Shoigu was shown on June 26 attending a Security Council meeting with Putin. A day later, Shoigu appeared at Kremlin ceremony, where Putin thanked soldiers and guards and those “who stood in the way of the mutineers.”

He did not speak, and has given no media interviews since the mutiny.

Valery Gerasimov

Prigozhin’s other punching bag has been Gerasimov, who as chief of the General Staff is Russia’s top military officer.

Like Shoigu, Gerasimov, 67, is seen as loyal to Putin, a trait the Russian leader is known to value.

Known as a stolid, competent strategist, Gerasimov took a backseat role in the Ukraine operation for nearly all of 2022. But his position at the start of the full-scale invasion that February, and the major failures that Russian forces have experienced, stoked his critics’ calls for his sacking.

Gerasimov ended up with the post of supreme Ukraine commander in January, when Putin demoted Surovikin. One Western expert characterized the shuffle as “infighting, power struggles, jealousy.”

Gerasimov, who never had a very public media presence, has not been seen or heard from since before the mutiny. Unlike Shoigu, he did not appear at the June 27 Kremlin ceremony.

Viktor Zolotov

In contrast to the commanders and officials who have dropped out of sight in recent days, Viktor Zolotov, Putin’s longtime bodyguard, dating back to his time in St. Petersburg, has seen his public presence — relatively minimal in the past — grow considerably.

Zolotov’s loyalty to Putin earned him the appointment to be the first chief of the newly created National Guard in 2016. Seen as a sort of Praetorian Guard, the National Guard has grown into a 300,000-strong force whose responsibilities of ensuring internal stability within Russia dovetails with other units within the Interior Ministry, the Federal Security Service, and other agencies.

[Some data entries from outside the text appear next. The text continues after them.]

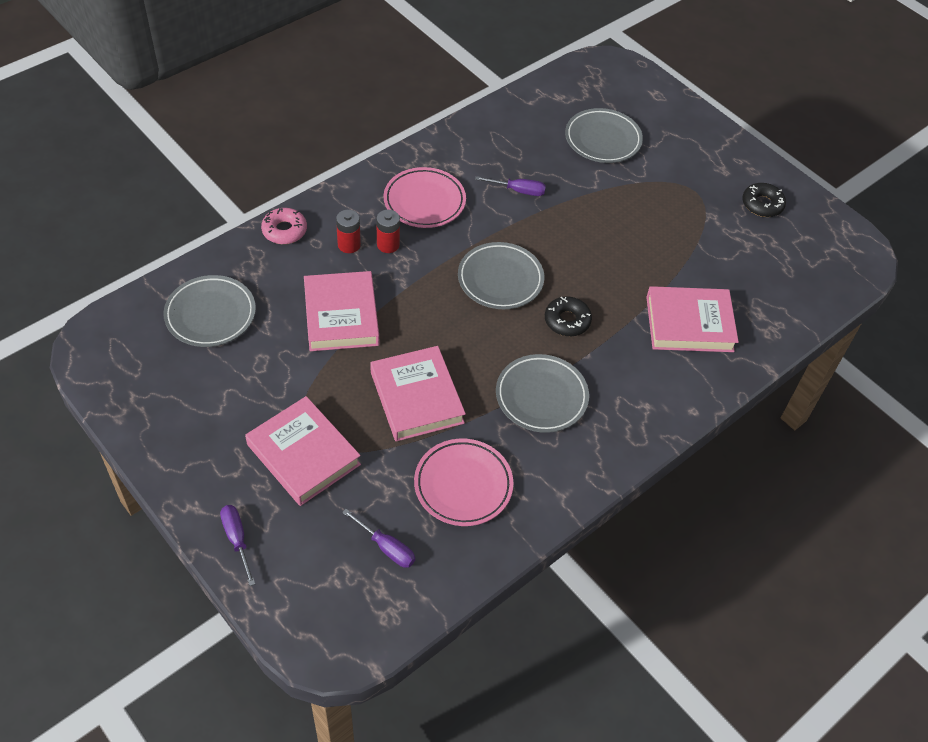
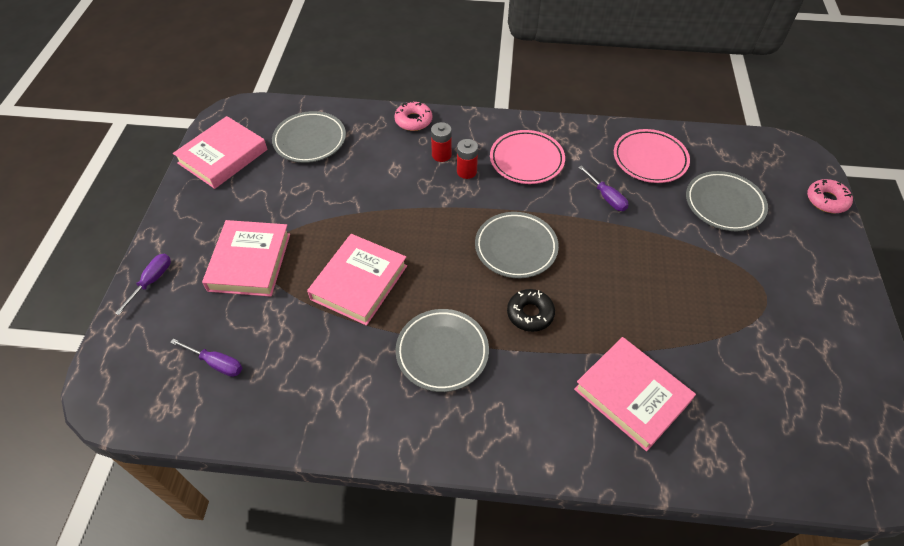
camera: 50 degrees right, 0 degrees up
(341, 315) = (380, 194): pink book -> pink book (223, 156)
(386, 547) = (216, 363): purple screwdriver -> purple screwdriver turned 60 degrees counterclockwise
(463, 485) = (312, 366): pink plate -> pink plate (649, 159)
(662, 91) = (826, 200): none -> pink donut
(762, 204) = (825, 351): black donut -> none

Mainly a behind-the-scenes player, Zolotov’s most visible public presence in recent years came in 2018, when he responded publicly to an investigation by opposition gadfly Aleksei Navalny’s Anti-Corruption Foundation, which charged that nearly $30 million in procurement contracts had been stolen from the National Guard.

“I simply challenge you to a duel, in the ring, on the judo mat, anywhere, and I promise to make mincemeat of you,” he said, addressing Navalny.

Zolotov, too, appeared at the Kremlin ceremony where Putin thanked units — including some from the National Guard — for their actions during the mutiny.

Unlike Shoigu, however, Zolotov spoke publicly to reporters after the event, where he announced his force would be receiving heavy weaponry, including tanks, to bolster their arsenal.

“We concentrated all our fists and forces precisely on the approaches to Moscow,” Zolotov bragged to reporters. “Because if our forces had been scattered [Wagner] would have passed through them like a knife through butter.”

“The rebels would not have taken Moscow,” he said.

Other Names To Watch

Several other lower-key, non-marquee names are also worth watching for, as an indication where any potential purge might be moving:

Colonel General Andrei Yudin, Surovikin’s deputy commander in the aerospace forces, was reported by Russian military bloggers to have been detained earlier this week. However, he later answered his phone when called by a reporter from the Kremlin-friendly news site Ura.ru: “I’m at home, on holiday.”

Colonel-General Mikhail Mizintsev joined Wagner as a deputy commander in early May, days after being sacked as deputy defense minister.

Known as the “Butcher of Mariupol” for his role in the scorched-earth siege of the Ukrainian Azov Sea port city last year, Mizintsev had overseen logistics and supplies at the Defense Ministry, meaning he played an instrumental role in getting ammunition and supplies to Wagner, as well as regular troops.

The two officers who appeared in the early mutiny video alongside Prigozhin — Yevkurov and Alekseyev — have also been out of sight since last weekend.